Had things been handled differently in recent weeks, Froome could well have seen out his career at Ineos.
Israel Start-Up what?
Still, it's happened now. Froome's deal with Israel Start-Up Nation is likely to make him world cycling's top earner, personal sponsorship deals permitting, at around 5m euros a year.
That multi-year deal was made possible by the team's billionaire owners - property developer Adams and investment banker Ron Baron. They are spending to establish Israel Start-Up Nation as a main player on the World Tour. They also want to upset cycling's established order. Just as Sir Dave Brailsford did a decade ago with Sky.
They became approved as a World Tour team by the UCI, cycling's governing body, last October after Israel Cycling Academy completed a takeover of Katusha. The new team took on Katusha's World Tour licence following the deal. Now they have big plans with Froome on board.
"Chris is a gentleman," says Adams from his home in Tel Aviv. "Polite to a fault. Very softly spoken. But none of that should be mistaken for a lack of heart and a burning desire to win.
"He's on the scale of a Michael Jordan or a Lionel Messi. His desire to win is powerful and overwhelming. He is one of the greatest talents in the sport."
Adams' excitement comes from a deep passion for cycling, having only discovered his own talent for the sport when he took it up in his forties.
The 61-year-old went on win a world masters title in 2015 and 2017, having won six titles in Canada before his move to Israel in 2015.
Much has been achieved since. A velodrome has been constructed in Tel Aviv, and Israel hosted the first three stages of the 2018 Giro d'Italia. Now Adams has the second most decorated cyclist in Tour history to power him to glory.
What's in it for Froome?
In April, Froome said his focus for the remainder of his career was on trying to win more Tours de France than any other rider.
Back in April, Froome announced his focus for the remainder of his career is to try to win more Tours than any other rider. Eddy Merckx, Jacques Anquetil, Miguel Indurain and Bernard Hinault have all won five. Froome needs two more victories to pass them.
This is the big reason for him to sign with Israel Start-Up Nation: He will be the sole focus of the team's primary aim - to win the Tour de France. Ineos only guarantee to give their full backing to whichever rider is in better form going into the decisive part of a Grand Tour race.
At Ineos, Froome was having to share the status of team leader with Bernal and 2018 Tour de France winner Geraint Thomas. His unease had been growing across this year.
"Chris wants to be the greatest Tour de France rider of all time," says Adams. "And he also has a secondary goal, by the way, which is to win 11 Grand Tours.

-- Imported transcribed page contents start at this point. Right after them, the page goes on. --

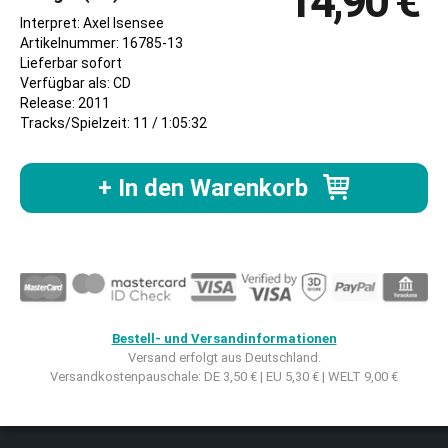
14,90 €
Interpret: Axel Isensee
Artikelnummer: 16785-13
Lieferbar sofort
Verfügbar als: CD
Release: 2011
Tracks/Spielzeit: 11 / 1:05:32
+ In den Warenkorb
Bestell- und Versandinformationen
Versand erfolgt aus Deutschland.
Versandkostenpauschale: DE 3,50 € | EU 5,30 € | WELT 9,00 €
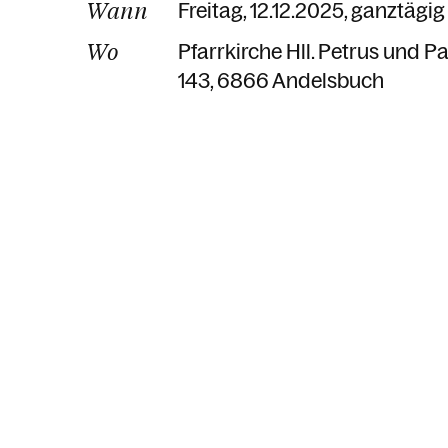
Wann
Freitag, 12.12.2025, ganztägig
Wo
Pfarrkirche Hll. Petrus und 
143
6866 Andelsbuch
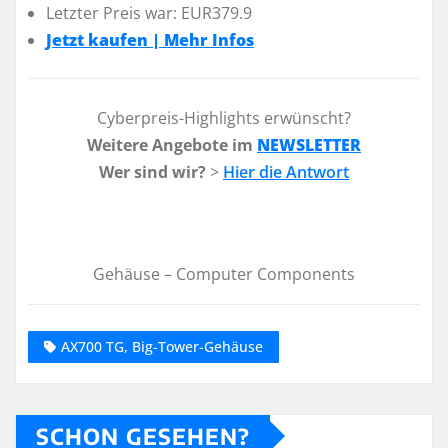
Letzter Preis war: EUR379.9
Jetzt kaufen | Mehr Infos
Cyberpreis-Highlights erwünscht?
Weitere Angebote im
NEWSLETTER
Wer sind wir?
>
Hier die Antwort
Gehäuse – Computer Components
AX700 TG, Big-Tower-Gehäuse
SCHON GESEHEN?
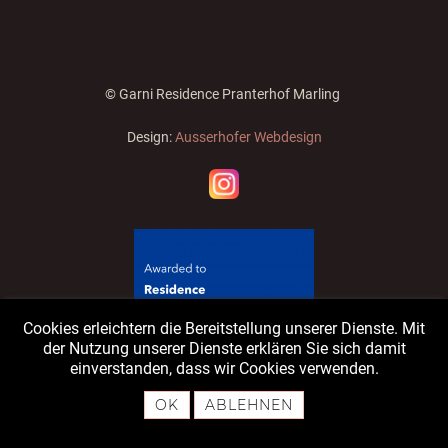
© Garni Residence Pranterhof Marling
Design:
Ausserhofer Webdesign
Cookies erleichtern die Bereitstellung unserer Dienste. Mit
der Nutzung unserer Dienste erklären Sie sich damit
einverstanden, dass wir Cookies verwenden.
OK
ABLEHNEN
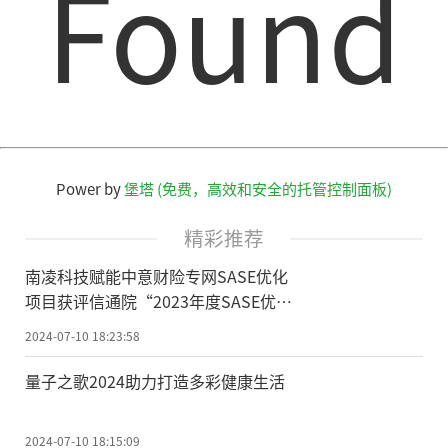
Found
Power by
堡塔 (免费，高效和安全的托管控制面板)
精彩推荐
南凌科技赋能中意财险专网SASE优化
项目获评信通院“2023年度SASE优秀
方案奖”
2024-07-10 18:23:58
量子之歌2024助力打造多彩健康生活
2024-07-10 18:15:09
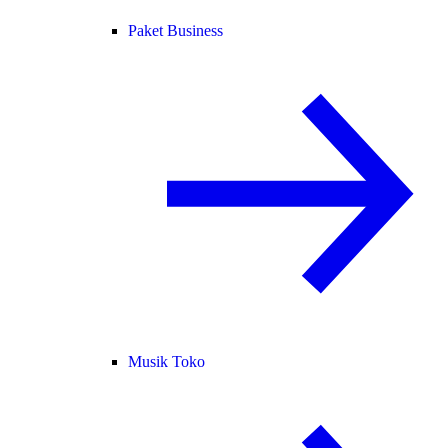
Paket Business
Musik Toko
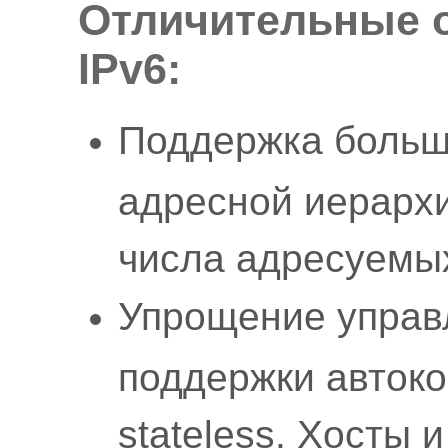
Отличительные о
IPv6:
Поддержка больш
адресной иерархи
числа адресуемых
Упрощение управл
поддержки авток
stateless. Хосты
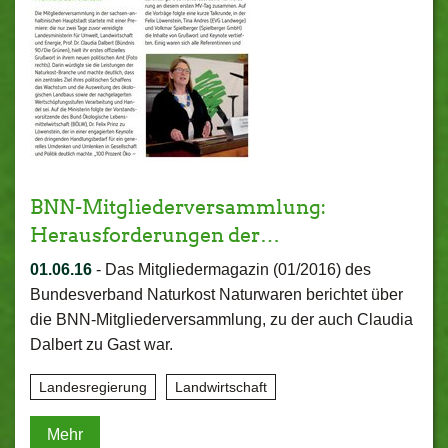
BNN-Mitgliederversammlung:
Herausforderungen der…
01.06.16
-
Das Mitgliedermagazin (01/2016) des
Bundesverband Naturkost Naturwaren berichtet über
die BNN-Mitgliederversammlung, zu der auch Claudia
Dalbert zu Gast war.
Landesregierung
Landwirtschaft
Mehr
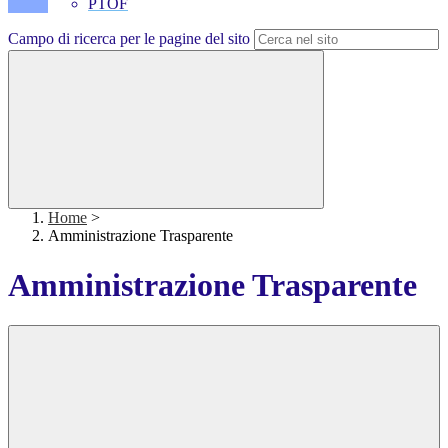
PTOF
Campo di ricerca per le pagine del sito
Home
>
Amministrazione Trasparente
Amministrazione Trasparente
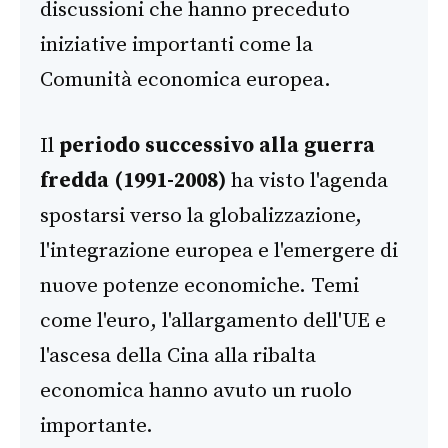
discussioni che hanno preceduto
iniziative importanti come la
Comunità economica europea.
Il
periodo successivo alla guerra
fredda (1991-2008)
ha visto l'agenda
spostarsi verso la globalizzazione,
l'integrazione europea e l'emergere di
nuove potenze economiche. Temi
come l'euro, l'allargamento dell'UE e
l'ascesa della Cina alla ribalta
economica hanno avuto un ruolo
importante.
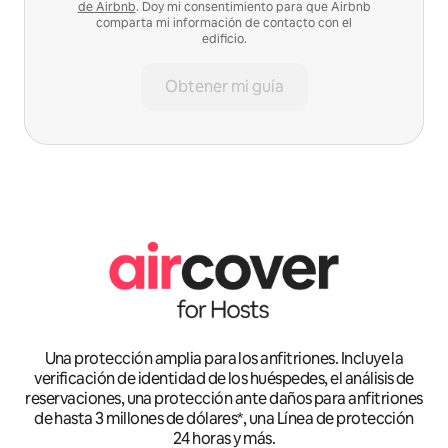
de Airbnb
. Doy mi consentimiento para que Airbnb
comparta mi información de contacto con el
edificio.
Obtener mi guía
Una protección amplia para los anfitriones. Incluye la
verificación de identidad de los huéspedes, el análisis de
reservaciones, una protección ante daños para anfitriones
de hasta 3 millones de dólares*, una Línea de protección
24 horas y más.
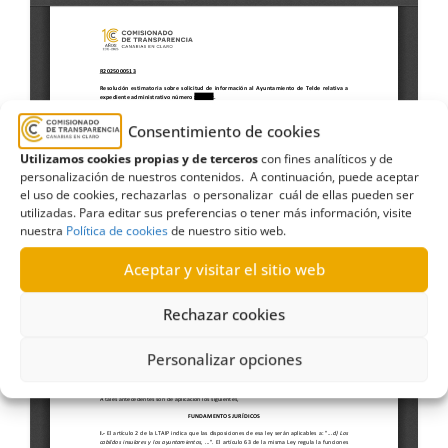
Consentimiento de cookies
Utilizamos cookies propias y de terceros
con fines analíticos y de
personalización de nuestros contenidos. A continuación, puede aceptar
el uso de cookies, rechazarlas o personalizar cuál de ellas pueden ser
utilizadas. Para editar sus preferencias o tener más información, visite
nuestra
Política de cookies
de nuestro sitio web.
Aceptar y visitar el sitio web
Rechazar cookies
Personalizar opciones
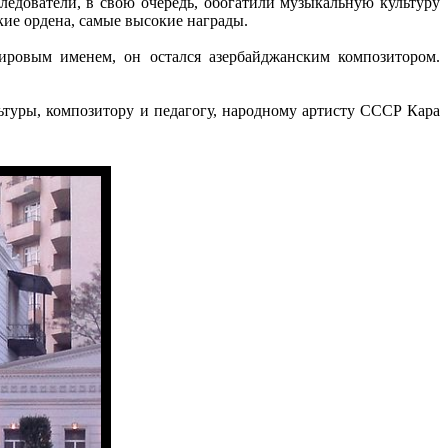
ледователи, в свою очередь, обогатили музыкальную культуру
кие ордена, самые высокие награды.
ировым именем, он остался азербайджанским композитором.
ьтуры, композитору и педагогу, народному артисту СССР Кара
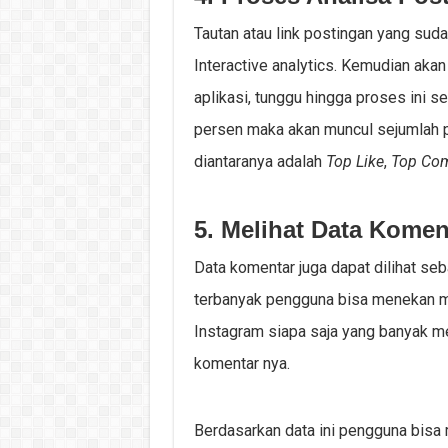
Tautan atau link postingan yang sud
Interactive analytics. Kemudian aka
aplikasi, tunggu hingga proses ini 
persen maka akan muncul sejumlah pil
diantaranya adalah
Top Like
,
Top Co
5. Melihat Data Komen
Data komentar juga dapat dilihat seba
terbanyak pengguna bisa menekan m
Instagram siapa saja yang banyak m
komentar nya.
Berdasarkan data ini pengguna bisa 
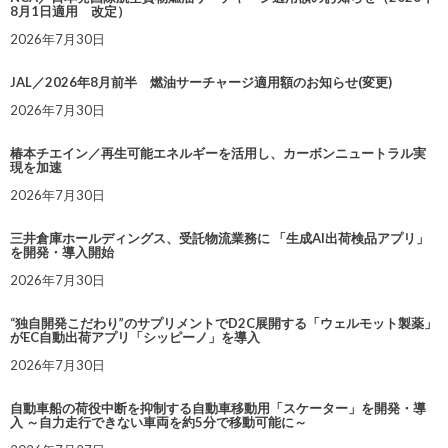
8月1日適用 改定）
2026年7月30日
JAL／2026年8月前半 燃油サーチャージ適用額のお知らせ(変更)
2026年7月30日
椿本チエイン／再生可能エネルギーを活用し、カーボンニュートラル実
現を加速
2026年7月30日
三井倉庫ホールディングス、受託物流業務に 「生成AI出荷検品アプリ」
を開発・導入開始
2026年7月30日
“独自開発こだわり”のサプリメントでD2C展開する「ウェルモット製薬」
がEC自動出荷アプリ「シッピーノ」を導入
2026年7月30日
自動車船の荷役中断を抑制する自動車移動用「スケーター」を開発・導
入 ～自力走行できない車両を約5分で移動可能に～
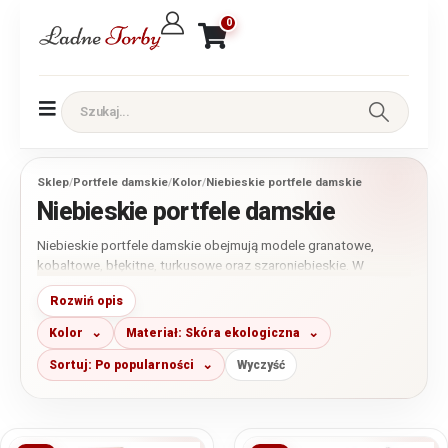
0
Sklep
/
Portfele damskie
/
Kolor
/
Niebieskie portfele damskie
Niebieskie portfele damskie
Niebieskie portfele damskie obejmują modele granatowe,
kobaltowe, błękitne, turkusowe oraz szaroniebieskie. W
kategorii dominują portfele ze skóry naturalnej, uzupełnione o
Rozwiń opis
wybrane fasony z miękkiej i sprawdzonej skóry ekologicznej.
Dostępne są modele małe, średnie i duże, gładkie, matowe,
Kolor
Materiał: Skóra ekologiczna
lakierowane i tłoczone, z kieszenią na monety zapinaną na
zamek, bigiel lub zatrzask.
Sortuj: Po popularności
Wyczyść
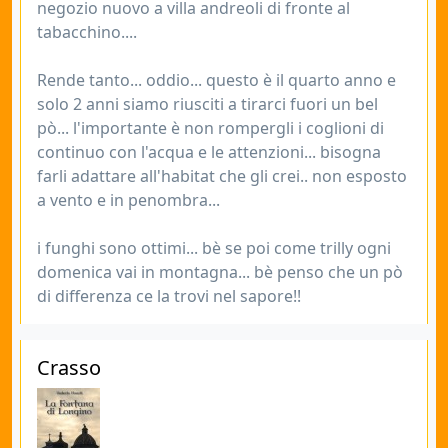
negozio nuovo a villa andreoli di fronte al
tabacchino....
Rende tanto... oddio... questo è il quarto anno e
solo 2 anni siamo riusciti a tirarci fuori un bel
pò... l'importante è non rompergli i coglioni di
continuo con l'acqua e le attenzioni... bisogna
farli adattare all'habitat che gli crei.. non esposto
a vento e in penombra...
i funghi sono ottimi... bè se poi come trilly ogni
domenica vai in montagna... bè penso che un pò
di differenza ce la trovi nel sapore!!
Crasso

"If he wins two more Tours he would be up to nine - just two away the great Eddy Merckx's 11 Grand Tour wins. And I believe Merckx is considered to be the greatest cyclist of all time. So this could make a good case for Chris to be the greatest."
Froome is signing up with someone who knows his stuff. Adams is a real cycling fan - following all the three-week races and the spring classics. He even attends training camps and rides with the squad.
What is the team's ambition?
To boost the team that will carry the weight of Froome's expectations, Israel Start-Up Nation will make additions. They already boast some quality riders, though - Ireland's combative Dan Martin and British former hour record holder Alex Dowsett, who became part of the team following the Katusha takeover.
Adams is the "self-appointed ambassador of Israel" and is determined to change the way the country is viewed and put them on the cycling map.
"I stole a page from British cycling," he said. "Britain went from being a non entity in cycling to being the greatest nation on Earth, and I'm hoping that tiny Israel can imitate the UK's success and we can have some champions."
He's stolen more than a page. He's stolen the best rider.